Hello again, and welcome back! Today’s episode is something that would be perfectly acceptable in a soap opera plot. It’s got twists and turns and stunning revelations. All that’s missing is a cast of unrealistically pretty people in softly lit rooms.
It can be tempting at times in this and the coming passages to assume that Joseph’s motive is revenge. That would be the soap opera way, but this isn’t that kind of story. Remember, Joseph is foreshadowing Christ, so there will be an element of the Gospel at play here. I think in this case that element is the test of faith. Joseph’s father and brothers have to have faith that if they do this seeming impossible thing that is set before them instead of trying to save their own skins, then Joseph will set their brother free. What will they do? Will they be reunited? Will the family fall apart? You’ll have to either tune in tomorrow for the next episode, or else just read the next chapter yourself.

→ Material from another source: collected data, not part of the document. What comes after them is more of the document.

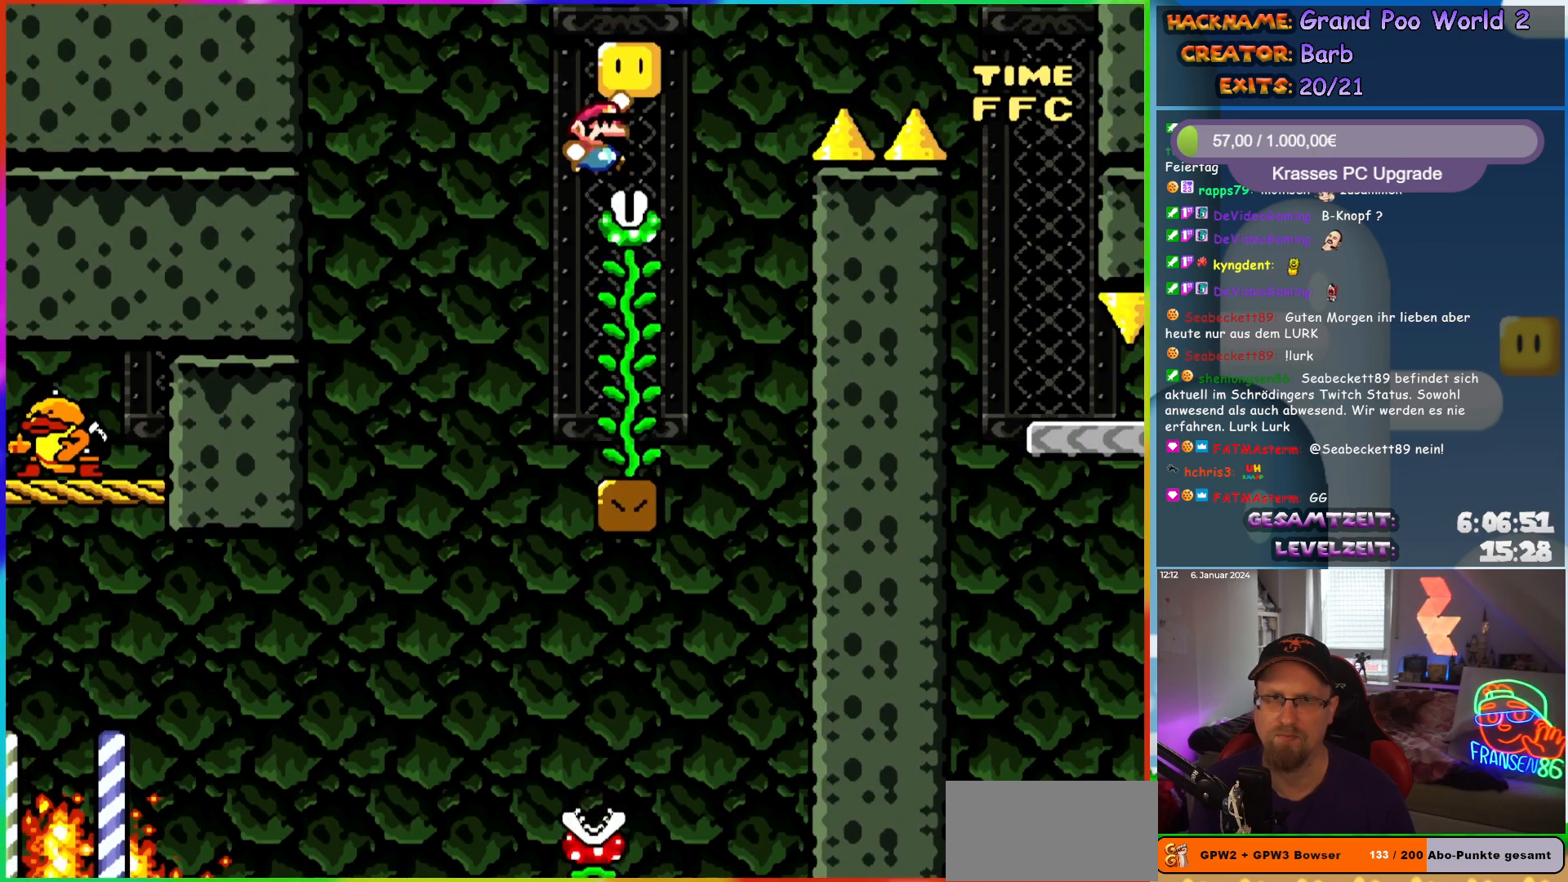
{"buttons": ["Y", "DPAD_RIGHT"], "events": [[133, "DPAD_UP", "down"], [217, "B", "up"], [367, "DPAD_RIGHT", "down"], [433, "DPAD_UP", "up"]]}
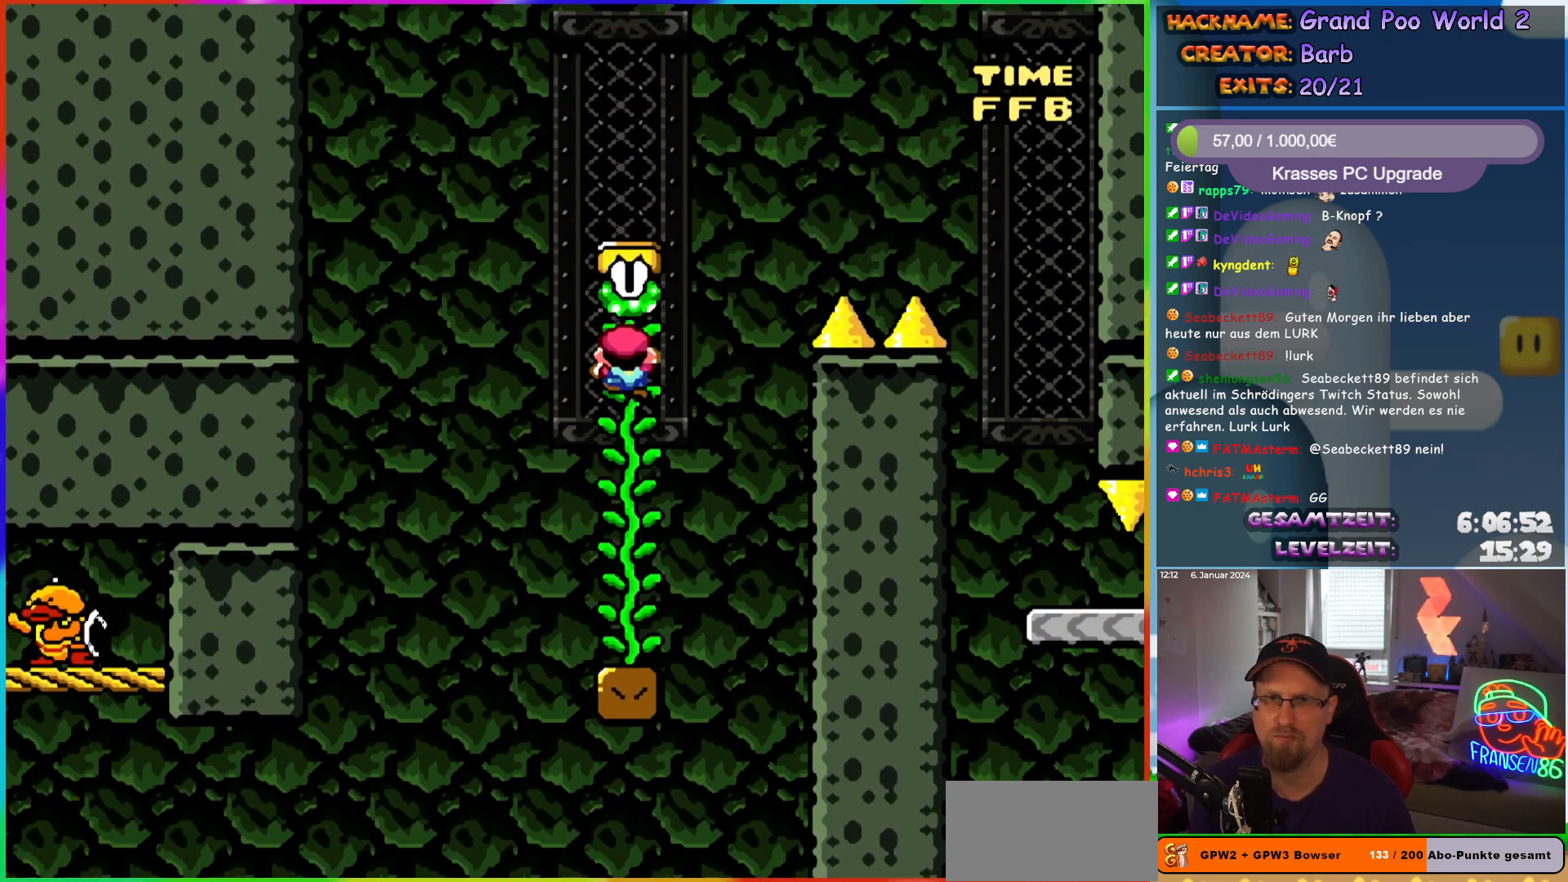
{"buttons": ["B", "Y", "DPAD_RIGHT"], "events": [[67, "B", "down"]]}
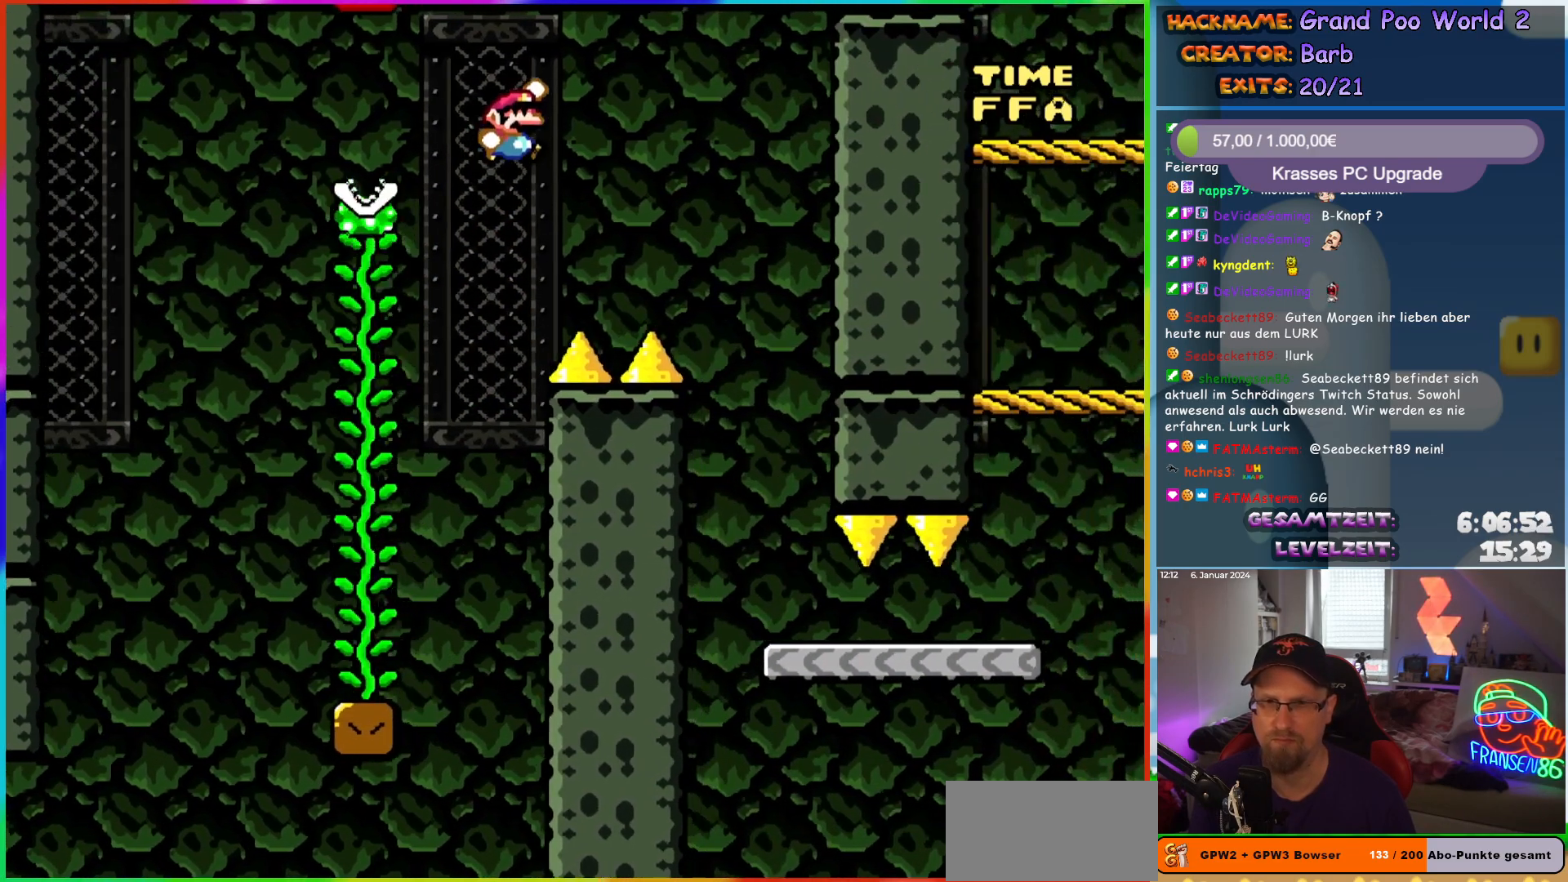
{"buttons": ["Y", "DPAD_RIGHT"], "events": [[283, "DPAD_UP", "down"], [300, "DPAD_LEFT", "down"], [300, "DPAD_RIGHT", "up"], [317, "B", "up"], [317, "DPAD_UP", "up"], [417, "DPAD_LEFT", "up"], [417, "DPAD_UP", "down"], [433, "DPAD_RIGHT", "down"], [433, "DPAD_UP", "up"]]}
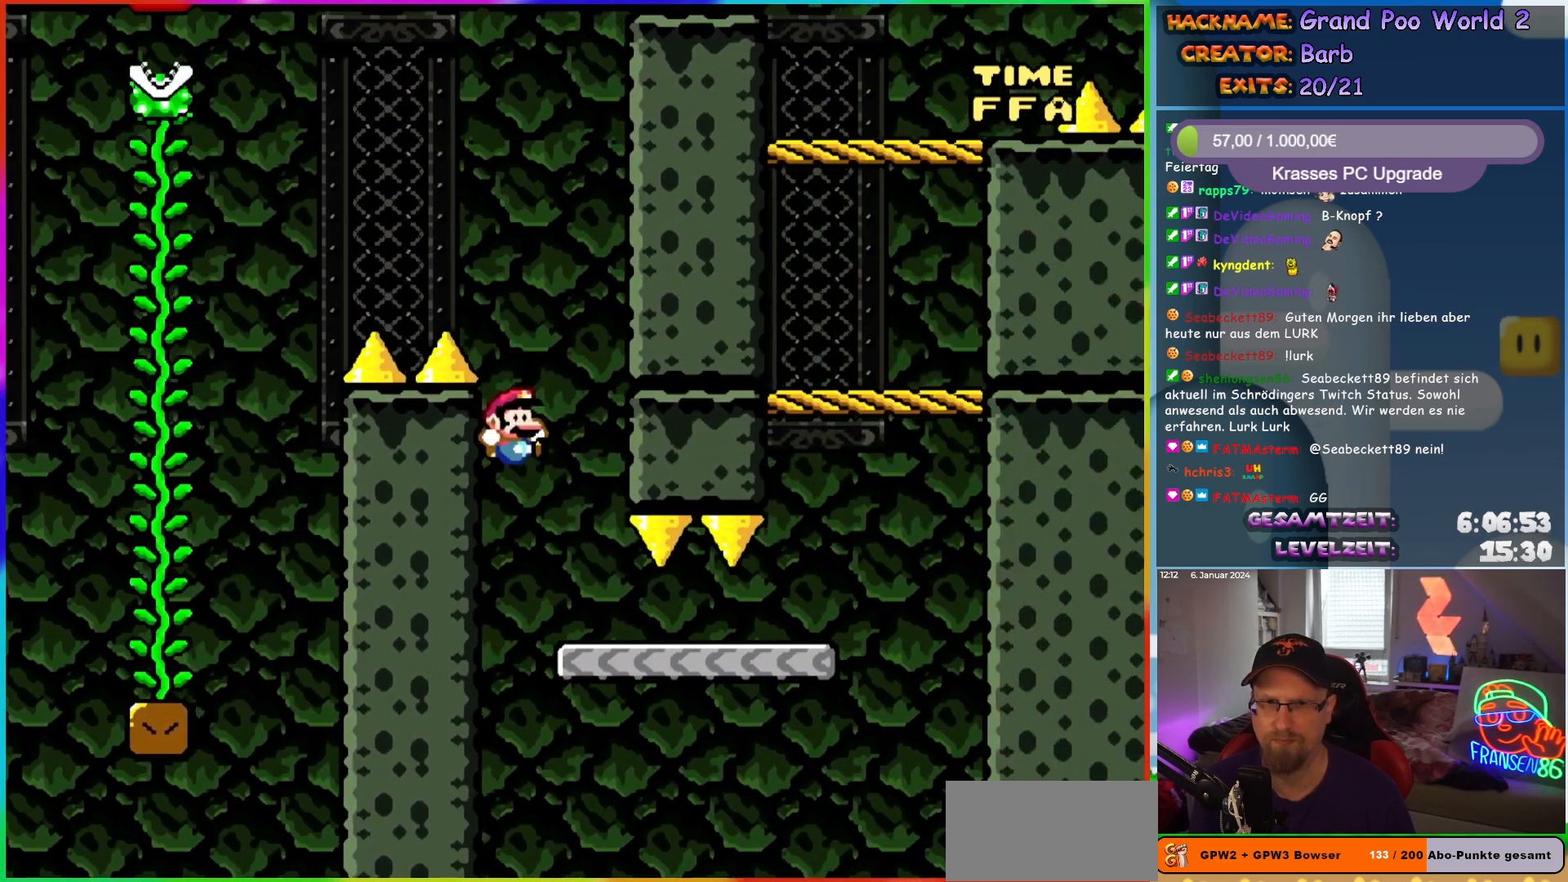
{"buttons": ["Y", "DPAD_RIGHT"], "events": []}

Hello again, podcast fans! Today we finally get to read about something going well for Joseph. He’s finally remembered in prison and he gets moved out of there and into much bigger and better things. It’s a pretty good time in his life!
As I mentioned before in previous episodes and pointed out in today’s recording, there are a number of parallels between Joseph and Jesus. Joseph is used as a foreshadowing character to point to the ministry of Jesus that would come in the future. So, just as Joseph was betrayed, Jesus would be as well, and just as Joseph was raised up to save the people on Egypt, Jesus would be raised up to save the world, and just as Joseph was made a ruler over all of Egypt, Jesus would be given authority over the whole of creation by The Father. There are more parallels, to be sure, but these are a few to get you thinking.
That’s all for me this week! Check back in on Tuesday for another episode and have a good weekend.
Wow! It’s been a long time since I have posted something, which was not what I intended to happen, but life is like that. So, here we go with the next chapter of Genesis!
What I like about this chapter is that it shows that even the heroes in the Bible go through periods when disappointing things happen to them. They are presented with moments that must have been utterly depressing, yet God inspired their story to record only their faith. I know Joseph wasn’t perfect, and he probably had some rough prayers in prison, but when his story gets recorded what God remembers and expresses is that Joseph trusted God even when things didn’t go his way.
And then on top of that, God eventually does something bigger than what Joseph wanted anyway! I won’t get into that any further now, and I spoiled the story anyway in the recording for today, but it’s an important point. When God doesn’t give us what we want, even when we want good things, it’s for a reason. We don’t always get to know that reason, but we know the One who does the reasoning and we know He is good. That’s good enough for me.